Two years later, Burton became chairman of a committee overseeing a big contract for government phone services. AT&T, one of the bidders, also happened to sponsor the Pebble Beach National Pro-Am Tournament. Burton had always wanted to play Pebble Beach, and by coincidence AT&T was willing to invite him. The company also threw a fundraiser. Burton said he and his campaign committee paid his way.
(Burton, incidentally, is considered one of the House's best golfers, and may be the sport's most ardent champion on Capitol Hill. He's a one-time caddie himself, and twice introduced bills to change the tax status of caddies. He said he wanted to make it harder for golf-course owners to fire caddies and replace them with golf carts. The bills never passed.)
Of course, no compendium of congressional golf would be complete without mention of the famous threesome that became a foursome. In 1980, three House members went on a golfing jaunt to Florida. Joining them was Paula Parkinson, a 20-something blonde lobbyist who later hinted strongly in print that her lobbying techniques could be unusually tactile.
That golfing-trip scandal ended the congressional career of Delaware Republican Thomas Evans Jr., although he rebuilt his life to become a successful -- and certainly more conventional -- lobbyist. Other lawmakers on the trip, including future vice president Dan Quayle, all escaped with minor injuries to their reputations. Parkinson posed nude for Playboy and later left D.C.

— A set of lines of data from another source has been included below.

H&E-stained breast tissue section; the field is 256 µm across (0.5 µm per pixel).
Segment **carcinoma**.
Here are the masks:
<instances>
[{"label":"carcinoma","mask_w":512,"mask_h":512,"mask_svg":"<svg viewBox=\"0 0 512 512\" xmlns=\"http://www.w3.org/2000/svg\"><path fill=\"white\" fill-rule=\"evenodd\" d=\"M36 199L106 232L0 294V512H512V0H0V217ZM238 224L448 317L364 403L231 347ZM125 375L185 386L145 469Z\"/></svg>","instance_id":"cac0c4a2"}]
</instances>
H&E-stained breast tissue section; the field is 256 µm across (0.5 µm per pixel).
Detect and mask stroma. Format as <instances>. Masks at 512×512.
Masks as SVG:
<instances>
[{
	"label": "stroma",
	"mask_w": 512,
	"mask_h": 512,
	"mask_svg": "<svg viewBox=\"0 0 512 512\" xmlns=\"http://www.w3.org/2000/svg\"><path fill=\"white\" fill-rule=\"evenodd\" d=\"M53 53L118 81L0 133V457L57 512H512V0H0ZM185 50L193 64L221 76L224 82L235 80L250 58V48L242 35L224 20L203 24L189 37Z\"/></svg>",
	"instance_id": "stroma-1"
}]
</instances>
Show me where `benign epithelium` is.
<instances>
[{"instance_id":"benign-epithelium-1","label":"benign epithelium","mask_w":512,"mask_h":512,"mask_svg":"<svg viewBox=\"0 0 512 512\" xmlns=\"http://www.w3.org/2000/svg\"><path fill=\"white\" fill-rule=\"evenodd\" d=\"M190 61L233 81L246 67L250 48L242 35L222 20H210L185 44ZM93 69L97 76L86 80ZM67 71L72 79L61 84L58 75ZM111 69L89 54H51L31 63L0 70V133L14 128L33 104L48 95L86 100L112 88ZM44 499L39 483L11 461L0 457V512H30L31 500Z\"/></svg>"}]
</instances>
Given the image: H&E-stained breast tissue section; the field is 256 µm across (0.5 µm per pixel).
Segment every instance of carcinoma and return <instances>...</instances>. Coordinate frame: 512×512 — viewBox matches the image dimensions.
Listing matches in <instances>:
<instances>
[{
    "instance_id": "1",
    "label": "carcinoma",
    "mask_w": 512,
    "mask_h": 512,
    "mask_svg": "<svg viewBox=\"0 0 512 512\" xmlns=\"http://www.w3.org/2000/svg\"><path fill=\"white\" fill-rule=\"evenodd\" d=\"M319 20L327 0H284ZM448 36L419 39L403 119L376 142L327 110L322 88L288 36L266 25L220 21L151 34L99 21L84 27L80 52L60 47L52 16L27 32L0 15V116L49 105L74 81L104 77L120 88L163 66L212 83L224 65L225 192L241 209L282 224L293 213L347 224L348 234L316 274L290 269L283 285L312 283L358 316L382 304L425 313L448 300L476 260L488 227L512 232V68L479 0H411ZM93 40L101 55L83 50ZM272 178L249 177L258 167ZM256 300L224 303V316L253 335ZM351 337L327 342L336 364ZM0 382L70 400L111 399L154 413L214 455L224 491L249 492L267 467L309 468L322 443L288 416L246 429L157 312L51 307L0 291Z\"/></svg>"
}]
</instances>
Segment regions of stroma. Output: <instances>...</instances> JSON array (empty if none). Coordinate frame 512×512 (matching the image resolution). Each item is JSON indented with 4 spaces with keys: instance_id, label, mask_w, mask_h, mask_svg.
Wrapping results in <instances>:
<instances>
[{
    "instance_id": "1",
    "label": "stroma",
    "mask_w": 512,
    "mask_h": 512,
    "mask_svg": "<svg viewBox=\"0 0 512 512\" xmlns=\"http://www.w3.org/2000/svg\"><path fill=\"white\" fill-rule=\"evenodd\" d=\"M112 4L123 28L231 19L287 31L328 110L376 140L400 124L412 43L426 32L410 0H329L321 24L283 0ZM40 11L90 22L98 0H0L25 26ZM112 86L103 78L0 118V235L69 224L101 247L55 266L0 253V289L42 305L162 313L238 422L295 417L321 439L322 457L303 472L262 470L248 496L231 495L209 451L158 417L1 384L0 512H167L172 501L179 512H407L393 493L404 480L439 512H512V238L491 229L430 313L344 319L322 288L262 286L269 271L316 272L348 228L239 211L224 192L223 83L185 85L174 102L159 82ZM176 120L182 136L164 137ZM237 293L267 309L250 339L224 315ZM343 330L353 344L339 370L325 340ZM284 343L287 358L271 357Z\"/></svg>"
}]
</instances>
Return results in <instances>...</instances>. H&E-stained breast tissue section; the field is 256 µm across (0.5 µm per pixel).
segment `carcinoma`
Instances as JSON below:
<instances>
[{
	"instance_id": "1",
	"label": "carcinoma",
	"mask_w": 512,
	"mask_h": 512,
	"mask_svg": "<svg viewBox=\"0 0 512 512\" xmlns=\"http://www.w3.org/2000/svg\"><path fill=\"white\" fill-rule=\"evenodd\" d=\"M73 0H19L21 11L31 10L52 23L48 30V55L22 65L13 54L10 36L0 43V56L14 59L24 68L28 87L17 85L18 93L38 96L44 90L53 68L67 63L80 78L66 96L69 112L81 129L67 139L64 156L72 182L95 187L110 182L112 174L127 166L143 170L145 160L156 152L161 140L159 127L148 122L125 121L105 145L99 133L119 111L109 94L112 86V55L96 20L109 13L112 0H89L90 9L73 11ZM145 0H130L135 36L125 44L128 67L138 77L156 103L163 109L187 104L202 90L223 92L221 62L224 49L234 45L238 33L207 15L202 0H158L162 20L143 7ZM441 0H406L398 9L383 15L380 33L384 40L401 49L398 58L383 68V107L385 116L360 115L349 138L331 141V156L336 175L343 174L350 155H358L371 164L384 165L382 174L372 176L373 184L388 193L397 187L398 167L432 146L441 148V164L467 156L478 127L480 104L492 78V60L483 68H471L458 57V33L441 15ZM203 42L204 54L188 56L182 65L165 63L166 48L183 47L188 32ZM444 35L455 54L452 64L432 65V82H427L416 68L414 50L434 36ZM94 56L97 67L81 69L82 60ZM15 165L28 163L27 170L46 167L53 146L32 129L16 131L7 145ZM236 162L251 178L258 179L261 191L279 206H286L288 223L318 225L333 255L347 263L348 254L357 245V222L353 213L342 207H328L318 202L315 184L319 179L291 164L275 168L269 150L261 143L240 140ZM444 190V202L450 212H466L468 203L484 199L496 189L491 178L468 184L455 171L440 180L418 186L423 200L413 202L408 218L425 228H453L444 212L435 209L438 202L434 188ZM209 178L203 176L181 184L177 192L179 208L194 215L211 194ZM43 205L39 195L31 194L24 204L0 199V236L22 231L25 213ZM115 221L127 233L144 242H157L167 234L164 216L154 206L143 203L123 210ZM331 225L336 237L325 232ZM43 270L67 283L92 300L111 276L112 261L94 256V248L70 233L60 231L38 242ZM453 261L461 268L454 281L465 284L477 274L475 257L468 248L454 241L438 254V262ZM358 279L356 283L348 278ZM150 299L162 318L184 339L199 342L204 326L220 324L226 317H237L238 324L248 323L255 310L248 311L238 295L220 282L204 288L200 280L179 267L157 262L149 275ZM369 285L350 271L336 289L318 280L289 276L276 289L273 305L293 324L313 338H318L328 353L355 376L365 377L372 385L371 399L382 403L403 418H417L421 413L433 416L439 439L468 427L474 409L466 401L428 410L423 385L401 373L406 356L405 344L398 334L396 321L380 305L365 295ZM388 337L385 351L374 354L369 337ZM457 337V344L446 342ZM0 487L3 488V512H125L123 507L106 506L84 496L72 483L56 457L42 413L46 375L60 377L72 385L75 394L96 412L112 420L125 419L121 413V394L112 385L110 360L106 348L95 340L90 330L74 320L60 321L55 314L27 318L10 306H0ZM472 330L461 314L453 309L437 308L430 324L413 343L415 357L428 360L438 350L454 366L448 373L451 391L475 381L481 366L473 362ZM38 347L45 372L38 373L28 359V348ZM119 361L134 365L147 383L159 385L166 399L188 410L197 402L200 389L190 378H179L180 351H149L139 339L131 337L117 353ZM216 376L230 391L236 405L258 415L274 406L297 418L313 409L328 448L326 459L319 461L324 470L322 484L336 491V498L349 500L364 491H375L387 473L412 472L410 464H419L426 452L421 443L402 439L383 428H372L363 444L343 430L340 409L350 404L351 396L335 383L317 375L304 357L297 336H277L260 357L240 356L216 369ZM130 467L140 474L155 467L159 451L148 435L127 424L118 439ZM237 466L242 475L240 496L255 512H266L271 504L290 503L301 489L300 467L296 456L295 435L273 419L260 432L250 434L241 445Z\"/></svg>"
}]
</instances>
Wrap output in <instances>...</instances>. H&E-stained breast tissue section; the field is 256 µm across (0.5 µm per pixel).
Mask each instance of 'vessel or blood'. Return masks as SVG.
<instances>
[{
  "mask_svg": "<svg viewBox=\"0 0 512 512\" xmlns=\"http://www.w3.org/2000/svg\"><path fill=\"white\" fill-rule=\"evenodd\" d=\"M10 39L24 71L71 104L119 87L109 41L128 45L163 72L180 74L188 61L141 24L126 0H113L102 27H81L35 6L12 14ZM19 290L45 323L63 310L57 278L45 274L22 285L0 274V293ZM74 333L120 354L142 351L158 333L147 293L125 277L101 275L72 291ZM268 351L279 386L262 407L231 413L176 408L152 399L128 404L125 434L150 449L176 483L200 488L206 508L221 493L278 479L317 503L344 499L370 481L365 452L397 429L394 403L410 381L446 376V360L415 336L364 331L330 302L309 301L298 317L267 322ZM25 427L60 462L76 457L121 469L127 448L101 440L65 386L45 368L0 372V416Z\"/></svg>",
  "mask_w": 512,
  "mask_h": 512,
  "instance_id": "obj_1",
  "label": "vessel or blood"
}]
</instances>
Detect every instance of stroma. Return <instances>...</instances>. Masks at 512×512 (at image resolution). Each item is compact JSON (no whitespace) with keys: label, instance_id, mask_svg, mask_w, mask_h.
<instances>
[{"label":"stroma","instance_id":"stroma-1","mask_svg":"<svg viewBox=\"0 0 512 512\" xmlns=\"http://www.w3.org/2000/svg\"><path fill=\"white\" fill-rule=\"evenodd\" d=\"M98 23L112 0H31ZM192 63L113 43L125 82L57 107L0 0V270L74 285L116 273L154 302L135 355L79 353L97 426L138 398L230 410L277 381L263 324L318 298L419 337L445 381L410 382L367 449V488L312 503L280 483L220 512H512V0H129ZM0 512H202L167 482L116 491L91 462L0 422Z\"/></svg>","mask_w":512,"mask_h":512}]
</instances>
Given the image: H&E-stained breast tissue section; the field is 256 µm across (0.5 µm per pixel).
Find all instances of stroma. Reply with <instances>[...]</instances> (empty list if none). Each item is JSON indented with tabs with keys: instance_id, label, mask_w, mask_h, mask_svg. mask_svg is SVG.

More typically, though, congressmen (it always seems to be the men) get written up because golf so often seems to involve large amounts of money.
Individual members and the party committees raise money with golf events. Some House members throw charity tournaments of their own, even though they no longer can play in charity events for others. Whatever the event, it offers lobbyists and donors some quality time with lawmakers, away from the clamorous halls of Congress -- and of reporters who cover it.
In 1996, Virginia Republican Tom Bliley threw a charity tourney at his hometown country club. Bliley at the time chaired the Commerce Committee, which may the single most heavily lobbied panel in the House. The tournament souvenirs: wristwatches with Bliley's picture on the face, paid for by Bliley's campaign.
Three years ago, Tom DeLay invited a small group of energy company executives to a golfing and fundraising weekend at an elegant Virginia resort. The timing coincided with the House-Senate conference for the energy bill -- as an executive of Westar, an energy company shopping for a specific provision, noted in a memo. It resulted in one of the three admonishments issued to DeLay last fall by the House ethics committee.
DeLay also heads to the links to raise money for the DeLay Foundation For Kids, which is building a community for foster children in Texas. But he ran up against the government watchdog groups when he tried to tee off with big donors at the 2004 Republican National Convention. He eventually cancelled the tourney and several other charity events, and spent the convention week maintaining a relatively low profile.
So it may be true, as venerated sportswriter Grantland Rice wrote, that "18 holes of match or medal play will teach you more about your foe than will 18 years of dealing with him across a desk."
But for members of the House, just getting to the clubhouse unnoticed can be hard enough.